Sacude ávidamente la cabeza para alejar esas descabelladas ideas, mira directamente al reloj colgado en la pared; aún lleva tiempo. Repentinamente recuerda que antes de que Alexandra llegara a verle la noche anterior, tenía algo en mente: Leer la carta de sus abuelos.

Sale de la habitación lo más rápido que su, todavía adolorida pierna, le permite y sube las escaleras hasta llegar a su habitación. Se dirige directamente hacia el escritorio, aleja la silla y saca la mochila. La abre y busca en su interior el sobre blanco que le entregó la mujer pelirroja aquel día.

Saca los libros y cuadernos dejándolos sobre la mesa, voltea la mochila y la agita esperando que la carta caiga del interior. Empieza a sentir calor y su espalda descubierta empieza a picar a causa de los poros abriéndose por lo ansioso que se siente.

Busca sobre el escritorio, entre los libros y cuadernos apilados junto a la lámpara. Sigue sin encontrar la dichosa carta. Se arrodilla con dificultad para mirar bajo la cama, pero no encuentra más que algunos calcetines y mucho polvo cubriendo la fría superficie.

–Joder –maldice entre dientes. Al instante ríe irónico por la situación, la carta que ignoró en su momento es la misma que ahora desea leer.

El móvil empieza a sonar sobre la mesita de noche, lo coge y toma la llamada:

–Buenos días Alex –dice la adormilada voz de Matheo.

–Hola Math –saluda sin dejar de recorrer su escritorio con la mirada.

–Yo me encuentro bien Alex, gracias por preguntar –murmura con sarcasmo–. ¿Quieres que pasemos por ti? –pregunta con ánimo renovado.

Alex aleja el teléfono de su oreja y mira la hora, tan solo tiene veinte minutos si quiere llegar a tiempo y aún no se ha vestido.

–Sí, te dejo... me apresuraré –dice y cuelga para empezar a vestirse.

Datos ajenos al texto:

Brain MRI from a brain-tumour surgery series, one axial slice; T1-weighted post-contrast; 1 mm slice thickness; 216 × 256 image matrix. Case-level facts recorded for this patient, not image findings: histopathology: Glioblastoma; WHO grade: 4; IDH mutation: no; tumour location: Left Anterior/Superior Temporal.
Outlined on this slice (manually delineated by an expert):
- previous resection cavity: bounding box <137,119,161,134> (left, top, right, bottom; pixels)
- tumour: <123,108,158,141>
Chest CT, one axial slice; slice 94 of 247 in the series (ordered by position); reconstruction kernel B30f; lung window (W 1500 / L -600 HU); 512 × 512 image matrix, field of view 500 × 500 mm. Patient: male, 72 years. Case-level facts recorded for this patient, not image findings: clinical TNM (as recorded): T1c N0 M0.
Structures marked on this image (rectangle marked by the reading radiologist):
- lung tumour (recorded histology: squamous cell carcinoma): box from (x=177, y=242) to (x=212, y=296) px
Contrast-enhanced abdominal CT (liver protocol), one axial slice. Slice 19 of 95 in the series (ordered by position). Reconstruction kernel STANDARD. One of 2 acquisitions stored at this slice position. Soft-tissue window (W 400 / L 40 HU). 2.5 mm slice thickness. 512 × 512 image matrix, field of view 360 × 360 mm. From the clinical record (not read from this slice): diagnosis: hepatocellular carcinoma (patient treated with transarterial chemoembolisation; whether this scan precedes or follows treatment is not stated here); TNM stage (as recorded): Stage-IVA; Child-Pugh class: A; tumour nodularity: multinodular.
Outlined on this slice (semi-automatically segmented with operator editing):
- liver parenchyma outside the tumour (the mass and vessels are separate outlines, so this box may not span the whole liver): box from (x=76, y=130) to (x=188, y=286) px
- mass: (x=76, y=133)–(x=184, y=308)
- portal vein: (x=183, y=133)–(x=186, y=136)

Cuando se dispone a calzar las zapatillas, aún con la camisa desabotonada y los pantalones resbalando por sus pantorrillas, alguien llama a la puerta. Sube con prisa los azules pantalones de uniforme y los sostiene con las manos a falta del cinturón. Murmura un simple Adelante y enseguida la puerta se abre.

–Buenos días Alex –saluda la madre de Alexandra amablemente.

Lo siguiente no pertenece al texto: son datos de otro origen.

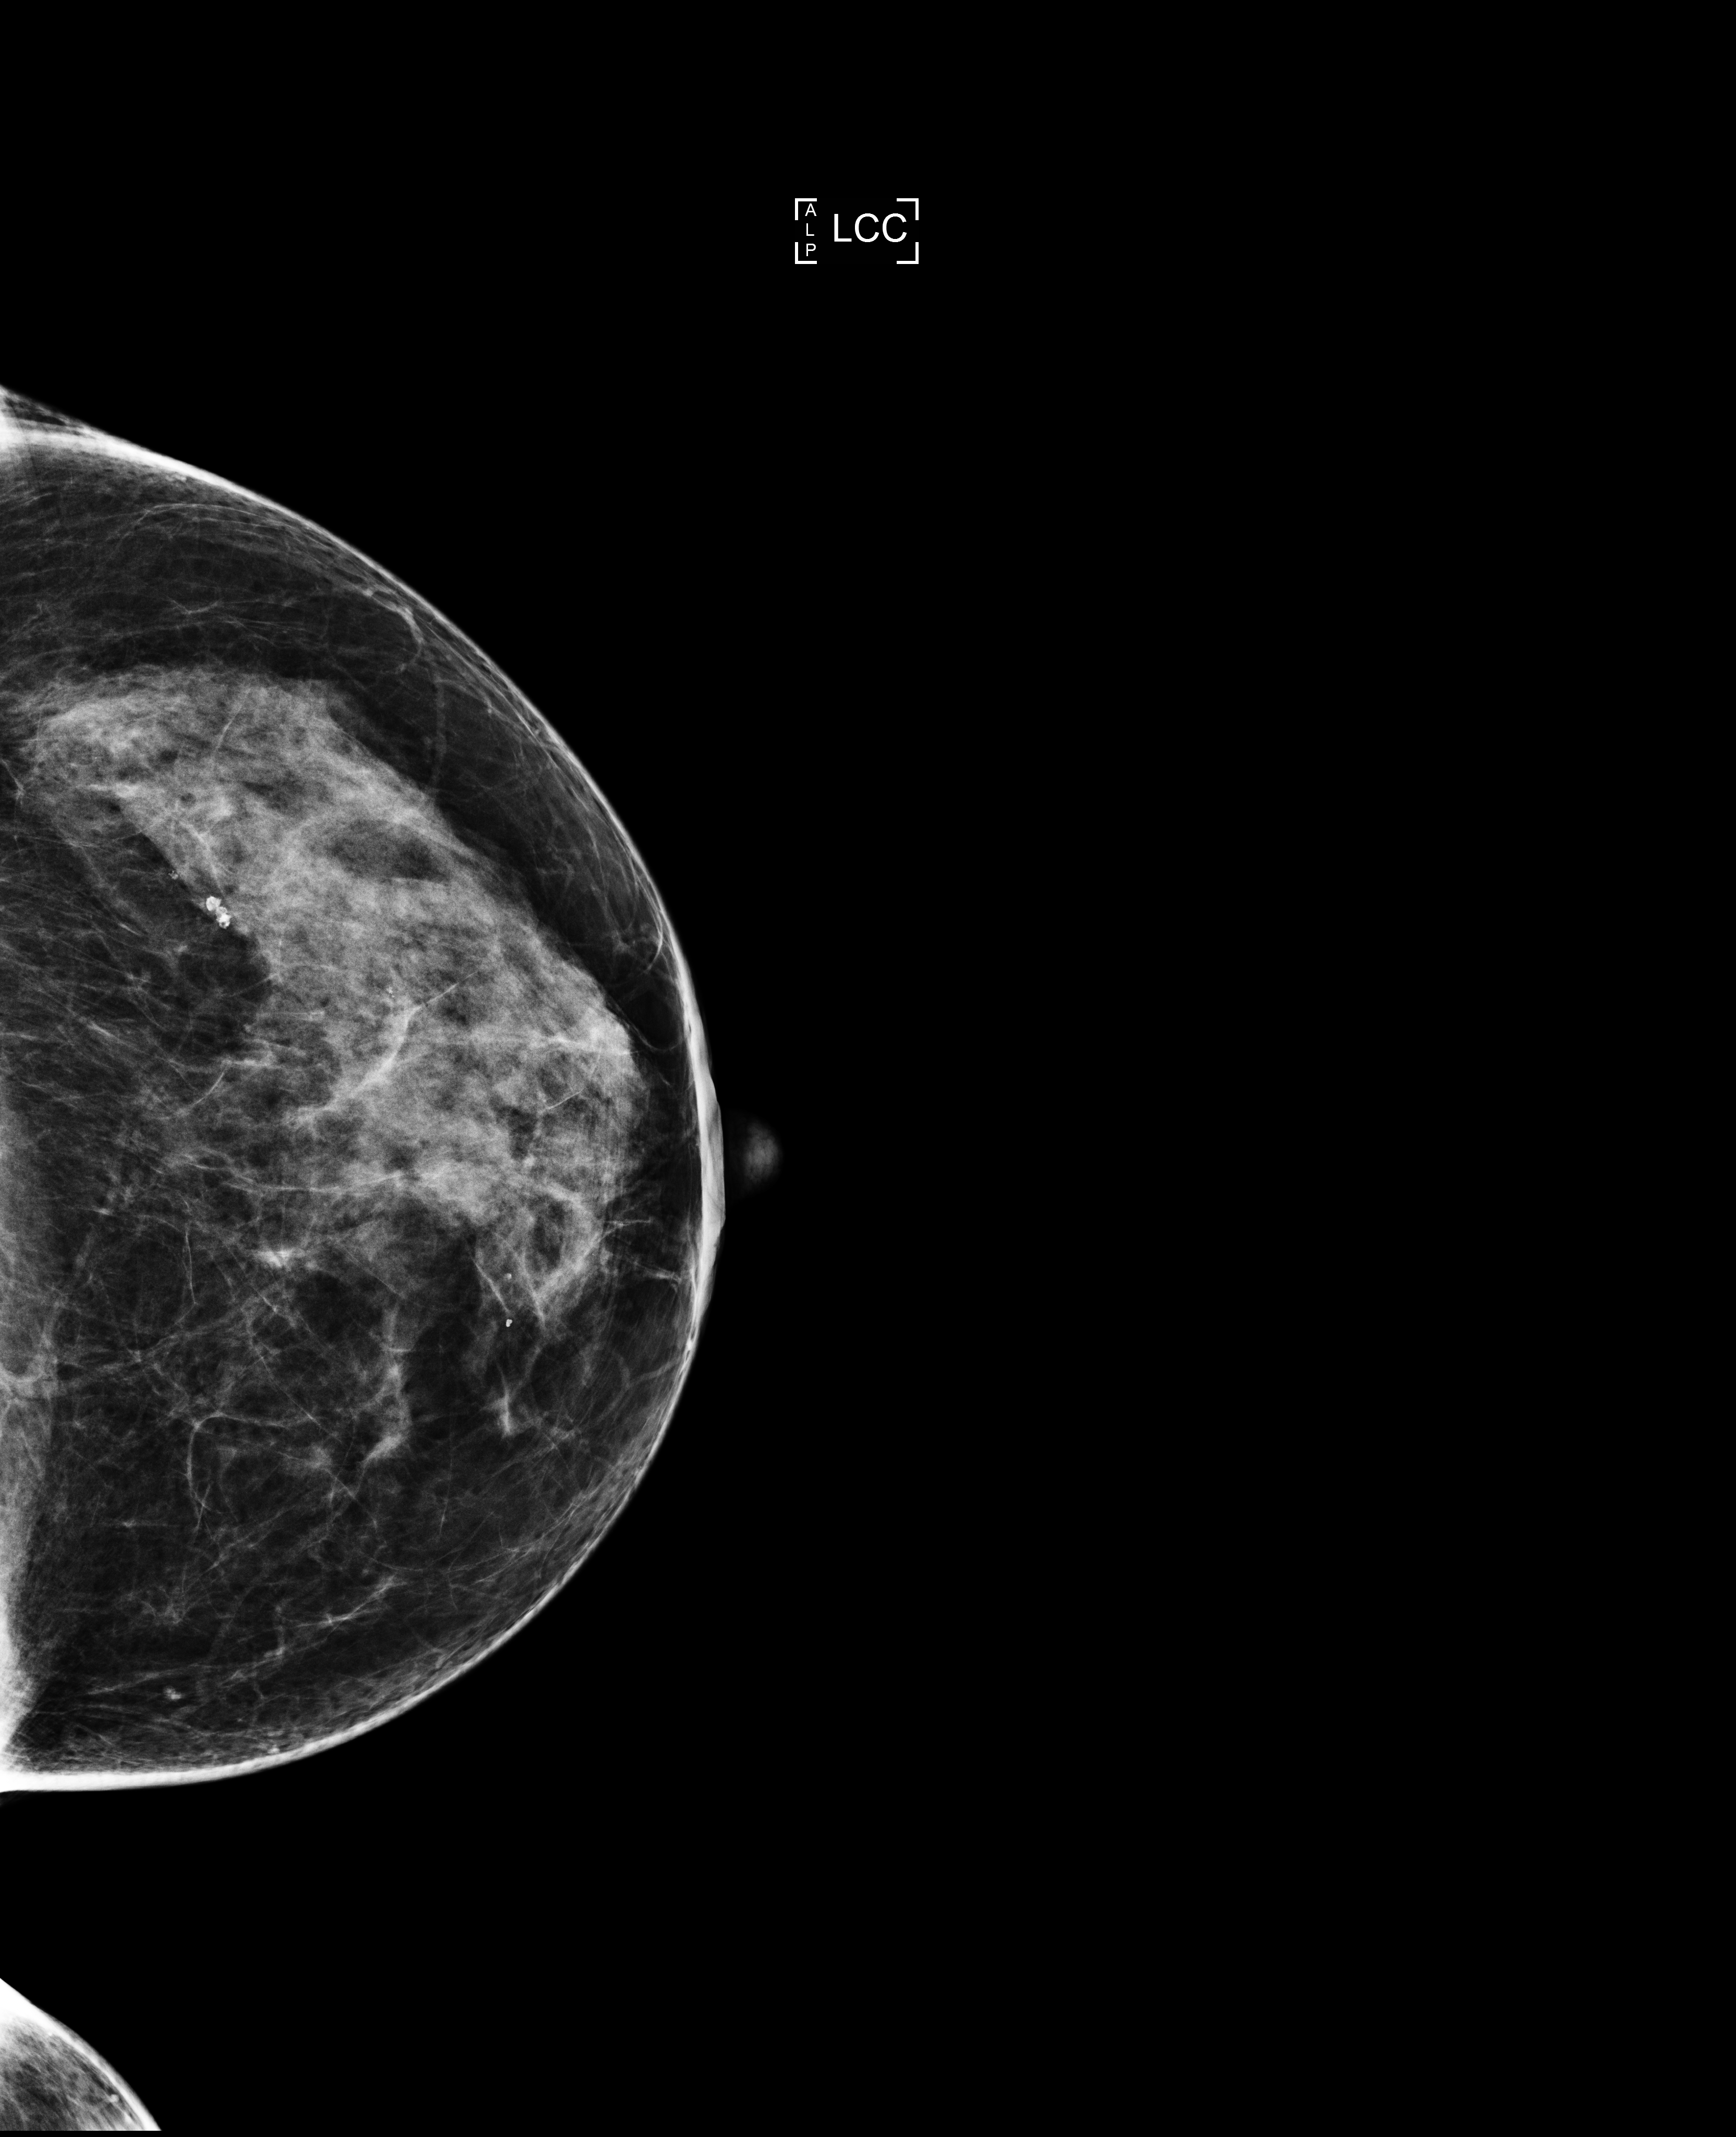
Full-field digital mammogram (FFDM); left breast; CC view; screening examination; compressed breast thickness 55 mm; system: Selenia Dimensions. Female patient, age 57 years.
- breast density at the screening exam (both breasts): heterogeneously dense (BI-RADS density category c)
- final BI-RADS category for the screening round (tomosynthesis exam, both breasts): category 1
- recall: no recall after this screen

–Buenos días –le devuelve el saludo tomando el cinturón del respaldo de la silla.

–Veo que aún no estás listo –comenta–. Debo llegar más temprano al trabajo hoy –anuncia para apresurarle.

–No se preocupe por mí, Matheo me recogerá –responde haciendo el nudo de la corbata.

–Oh bueno, en ese caso... no olvides el almuerzo –dice tomando la perilla de la puerta.

–Señora Carla –le llama.

–¿Sí? –pregunta la mujer volviendo la vista a él.

–¿Alguien entró en mi habitación? Creo haber perdido algo de la escuela –miente.

–No lo creo Alex, entré el sábado a limpiar cuando te fuiste al consultorio. Aproveché en lavar las sábanas, te lo dije.

–Sí, lo recuerdo.

–También te lavé la mochila –dice pensativa–. Y antes de que preguntes, todo lo que encontré dentro lo puse dentro de una funda para papel dentro de un libro –señala la mesa del escritorio.

–Muchas gracias –dice esperanzado.

–Espero que tengas un buen día Alex –sale finalmente de la habitación.

El pelinegro remueve las cosas de sobre la mesa y saca con dificultad el pesado libro que su madre forró con esmero. "Cien años de soledad" había ocultado fácilmente la funda, dentro se encuentra el sobre blanco que tanto estaba buscando. 

Cuando está a punto de abrirlo, el claxon del auto de Lucía suena muy fuerte desde afuera de la casa, al instante la gruesa voz de Matheo le grita que baje.